### Exercise directions
Convert every line of text in the rows below into a Markdown table with two columns, "No." for a running line number and "Line Text" for the line itself. Omit blank lines and leave the pictures out.

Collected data
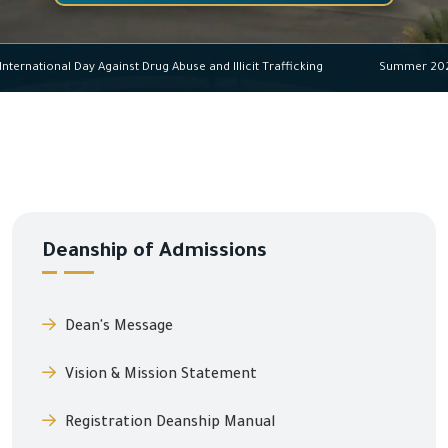
International Day Against Drug Abuse and Illicit Trafficking
Summer
Deanship of Admissions
Dean's Message
Vision & Mission Statement
Registration Deanship Manual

### Answer for this exercise
| No. | Line Text |
|---|---|
| 1 | International Day Against Drug Abuse and Illicit Trafficking |
| 2 | Summer |
| 3 | Deanship of Admissions |
| 4 | Dean's Message |
| 5 | Vision & Mission Statement |
| 6 | Registration Deanship Manual |